> _Joint position lists_

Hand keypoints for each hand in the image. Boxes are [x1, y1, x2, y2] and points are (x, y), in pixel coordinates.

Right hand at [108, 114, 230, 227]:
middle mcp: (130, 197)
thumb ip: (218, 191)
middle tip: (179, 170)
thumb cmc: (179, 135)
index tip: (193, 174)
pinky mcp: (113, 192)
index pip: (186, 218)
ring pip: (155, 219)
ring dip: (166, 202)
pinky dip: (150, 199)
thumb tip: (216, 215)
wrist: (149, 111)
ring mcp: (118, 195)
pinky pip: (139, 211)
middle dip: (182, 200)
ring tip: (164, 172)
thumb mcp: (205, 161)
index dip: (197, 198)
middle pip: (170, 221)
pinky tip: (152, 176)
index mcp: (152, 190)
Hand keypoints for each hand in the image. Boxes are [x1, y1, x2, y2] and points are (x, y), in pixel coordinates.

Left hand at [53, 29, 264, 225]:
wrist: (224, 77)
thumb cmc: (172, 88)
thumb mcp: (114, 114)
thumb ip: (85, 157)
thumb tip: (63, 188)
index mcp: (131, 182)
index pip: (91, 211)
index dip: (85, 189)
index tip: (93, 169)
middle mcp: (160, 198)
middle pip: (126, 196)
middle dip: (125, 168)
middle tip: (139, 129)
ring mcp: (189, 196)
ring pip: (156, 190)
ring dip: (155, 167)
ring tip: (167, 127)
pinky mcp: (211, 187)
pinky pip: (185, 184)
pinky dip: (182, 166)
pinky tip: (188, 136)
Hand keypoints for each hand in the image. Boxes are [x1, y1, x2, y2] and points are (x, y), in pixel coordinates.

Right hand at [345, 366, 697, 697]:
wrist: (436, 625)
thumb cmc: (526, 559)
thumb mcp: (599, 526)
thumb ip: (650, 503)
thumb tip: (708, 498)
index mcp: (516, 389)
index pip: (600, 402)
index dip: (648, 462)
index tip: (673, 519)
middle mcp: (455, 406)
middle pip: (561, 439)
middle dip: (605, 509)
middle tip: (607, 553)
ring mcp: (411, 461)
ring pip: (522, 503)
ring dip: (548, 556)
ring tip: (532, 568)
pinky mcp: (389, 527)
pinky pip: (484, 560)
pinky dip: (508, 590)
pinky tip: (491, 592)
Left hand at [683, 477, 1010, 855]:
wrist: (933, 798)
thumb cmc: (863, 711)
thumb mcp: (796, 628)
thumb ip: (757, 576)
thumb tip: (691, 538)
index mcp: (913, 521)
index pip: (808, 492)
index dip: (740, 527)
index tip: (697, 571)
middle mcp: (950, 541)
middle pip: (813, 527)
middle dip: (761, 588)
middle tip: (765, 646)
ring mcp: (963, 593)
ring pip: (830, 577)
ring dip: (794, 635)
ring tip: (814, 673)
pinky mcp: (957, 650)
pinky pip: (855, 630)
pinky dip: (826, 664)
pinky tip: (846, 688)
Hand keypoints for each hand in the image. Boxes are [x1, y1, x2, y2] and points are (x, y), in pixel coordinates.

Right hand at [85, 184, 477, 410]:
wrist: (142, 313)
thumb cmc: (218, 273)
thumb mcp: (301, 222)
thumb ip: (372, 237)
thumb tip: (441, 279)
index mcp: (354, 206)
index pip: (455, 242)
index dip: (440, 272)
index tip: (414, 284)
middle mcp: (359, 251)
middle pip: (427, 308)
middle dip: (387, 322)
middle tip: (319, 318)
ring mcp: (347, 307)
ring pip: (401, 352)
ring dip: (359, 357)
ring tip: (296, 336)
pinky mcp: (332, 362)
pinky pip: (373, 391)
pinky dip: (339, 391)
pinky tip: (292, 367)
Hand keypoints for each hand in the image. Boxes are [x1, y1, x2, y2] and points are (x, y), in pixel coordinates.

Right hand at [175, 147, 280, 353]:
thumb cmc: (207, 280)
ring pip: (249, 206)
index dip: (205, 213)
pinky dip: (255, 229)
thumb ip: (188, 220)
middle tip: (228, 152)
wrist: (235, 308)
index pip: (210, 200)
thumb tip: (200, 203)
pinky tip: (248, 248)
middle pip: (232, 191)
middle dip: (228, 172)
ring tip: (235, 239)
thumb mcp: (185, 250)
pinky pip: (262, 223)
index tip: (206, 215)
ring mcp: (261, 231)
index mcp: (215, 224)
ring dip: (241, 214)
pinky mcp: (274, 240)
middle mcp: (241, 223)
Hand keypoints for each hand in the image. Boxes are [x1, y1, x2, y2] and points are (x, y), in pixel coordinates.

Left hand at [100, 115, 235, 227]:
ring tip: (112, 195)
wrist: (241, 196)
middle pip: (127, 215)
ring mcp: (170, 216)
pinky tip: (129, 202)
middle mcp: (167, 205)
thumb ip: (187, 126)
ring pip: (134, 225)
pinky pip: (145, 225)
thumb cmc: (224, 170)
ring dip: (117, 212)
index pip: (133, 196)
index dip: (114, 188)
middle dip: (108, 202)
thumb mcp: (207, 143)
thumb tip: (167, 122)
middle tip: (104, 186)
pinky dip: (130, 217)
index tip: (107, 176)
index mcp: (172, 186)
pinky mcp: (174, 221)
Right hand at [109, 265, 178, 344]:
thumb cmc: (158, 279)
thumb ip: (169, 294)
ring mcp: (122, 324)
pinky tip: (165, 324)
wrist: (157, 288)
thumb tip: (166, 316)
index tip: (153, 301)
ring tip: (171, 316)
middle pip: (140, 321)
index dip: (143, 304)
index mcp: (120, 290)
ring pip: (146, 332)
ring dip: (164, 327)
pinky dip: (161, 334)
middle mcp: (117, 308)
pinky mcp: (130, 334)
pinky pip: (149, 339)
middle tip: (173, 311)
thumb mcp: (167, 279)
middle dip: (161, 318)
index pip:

> _Instructions to follow_
Once you have read the records above, please copy them out exactly.

> _Exercise result_
Hand keypoints for each hand in the image. Boxes are [x1, y1, x2, y2] and points are (x, y), in pixel coordinates.

Right hand at [108, 114, 230, 227]:
middle mcp: (130, 197)
thumb ip: (218, 191)
middle tip: (179, 170)
thumb cmc: (179, 135)
index tip: (193, 174)
pinky mcp: (113, 192)
index pip: (186, 218)
ring pip: (155, 219)
ring dip: (166, 202)
pinky dip: (150, 199)
thumb tip: (216, 215)
wrist: (149, 111)
ring mcp: (118, 195)
pinky pip: (139, 211)
middle dip: (182, 200)
ring tip: (164, 172)
thumb mcp: (205, 161)
index dip: (197, 198)
middle pip: (170, 221)
pinky tip: (152, 176)
index mcp: (152, 190)
Hand keypoints for each hand in the image. Boxes are [x1, y1, x2, y2] and points are (x, y), in pixel coordinates.

Left hand at [53, 29, 264, 225]:
wrist: (224, 77)
thumb cmc: (172, 88)
thumb mcp: (114, 114)
thumb ip: (85, 157)
thumb tip: (63, 188)
index mcp: (131, 182)
index pip: (91, 211)
index dip: (85, 189)
index tip: (93, 169)
middle mcp: (160, 198)
middle pip: (126, 196)
middle dip: (125, 168)
middle tip: (139, 129)
ring mcp: (189, 196)
ring pip: (156, 190)
ring dip: (155, 167)
ring tip: (167, 127)
pinky mcp: (211, 187)
pinky pip: (185, 184)
pinky dip: (182, 166)
pinky tip: (188, 136)
Hand keypoints for each hand in the image. Boxes are [x1, y1, x2, y2] and points are (x, y), in pixel coordinates.

Right hand at [345, 366, 697, 697]:
wrist: (436, 625)
thumb cmc: (526, 559)
thumb mcp: (599, 526)
thumb ip: (650, 503)
thumb tip: (708, 498)
index mcp: (516, 389)
index pip: (600, 402)
index dip: (648, 462)
index tip: (673, 519)
middle mcp: (455, 406)
middle pip: (561, 439)
middle dip: (605, 509)
middle tip: (607, 553)
ring mcp: (411, 461)
ring pip: (522, 503)
ring dip: (548, 556)
ring tip: (532, 568)
pinky mcp: (389, 527)
pinky pip: (484, 560)
pinky dip: (508, 590)
pinky tip: (491, 592)
Left hand at [683, 477, 1010, 855]:
wrist: (933, 798)
thumb cmc: (863, 711)
thumb mcp: (796, 628)
thumb ip: (757, 576)
thumb tip: (691, 538)
index mcp: (913, 521)
index pip: (808, 492)
index dip: (740, 527)
index tip: (697, 571)
middle mcp: (950, 541)
middle pip: (813, 527)
middle dip: (761, 588)
middle tip: (765, 646)
ring mcp: (963, 593)
ring pip: (830, 577)
ring dip: (794, 635)
ring tip: (814, 673)
pinky mcp: (957, 650)
pinky pip: (855, 630)
pinky dip: (826, 664)
pinky tip: (846, 688)
Hand keypoints for each hand in the image. Boxes are [x1, y1, x2, y2] and points are (x, y), in pixel coordinates.

Right hand at [85, 184, 477, 410]:
wrist: (142, 313)
thumb cmc: (218, 273)
thumb mcp: (301, 222)
thumb ip: (372, 237)
thumb tip: (441, 279)
index mcp: (354, 206)
index pip: (455, 242)
index dip: (440, 272)
index tip: (414, 284)
middle mcp: (359, 251)
middle pip: (427, 308)
middle dip: (387, 322)
middle tip: (319, 318)
ring mcp: (347, 307)
ring pip: (401, 352)
ring dip: (359, 357)
ring tip: (296, 336)
pinky mcp: (332, 362)
pinky pip: (373, 391)
pinky dip: (339, 391)
pinky tip: (292, 367)
Hand keypoints for each hand in the image. Boxes are [x1, y1, x2, y2] and points are (x, y), in pixel coordinates.

Right hand at [175, 147, 280, 353]:
thumb cmc: (207, 280)
ring pip: (249, 206)
index dip: (205, 213)
pinky dip: (255, 229)
thumb ip: (188, 220)
middle tip: (228, 152)
wrist: (235, 308)
index pip: (210, 200)
thumb tip: (200, 203)
pinky tip: (248, 248)
middle pip: (232, 191)
middle dip: (228, 172)
ring tip: (235, 239)
thumb mcp: (185, 250)
pinky pip: (262, 223)
index tip: (206, 215)
ring mcp: (261, 231)
index mcp: (215, 224)
ring dip: (241, 214)
pinky mcp: (274, 240)
middle mcp: (241, 223)
Hand keypoints for each hand in the image. Boxes are [x1, y1, x2, y2] and points are (x, y), in pixel coordinates.

Left hand at [100, 115, 235, 227]:
ring tip: (112, 195)
wrist: (241, 196)
middle pip: (127, 215)
ring mcp: (170, 216)
pinky tip: (129, 202)
middle mcp: (167, 205)
thumb ip: (187, 126)
ring pip: (134, 225)
pinky pip: (145, 225)
thumb cmc: (224, 170)
ring dip: (117, 212)
index pip: (133, 196)
index dip: (114, 188)
middle dip: (108, 202)
thumb mcp: (207, 143)
thumb tip: (167, 122)
middle tip: (104, 186)
pinky dip: (130, 217)
index tip: (107, 176)
index mcp: (172, 186)
pinky mcp: (174, 221)
Right hand at [109, 265, 178, 344]:
thumb cmc: (158, 279)
thumb ip: (169, 294)
ring mcp: (122, 324)
pinky tip: (165, 324)
wrist: (157, 288)
thumb tip: (166, 316)
index tip: (153, 301)
ring tip: (171, 316)
middle pip: (140, 321)
index dip: (143, 304)
index mcp: (120, 290)
ring pip: (146, 332)
ring dip: (164, 327)
pinky dip: (161, 334)
middle mcp: (117, 308)
pinky mcp: (130, 334)
pinky pip: (149, 339)
middle tip: (173, 311)
thumb mcp: (167, 279)
middle dip: (161, 318)
index pip:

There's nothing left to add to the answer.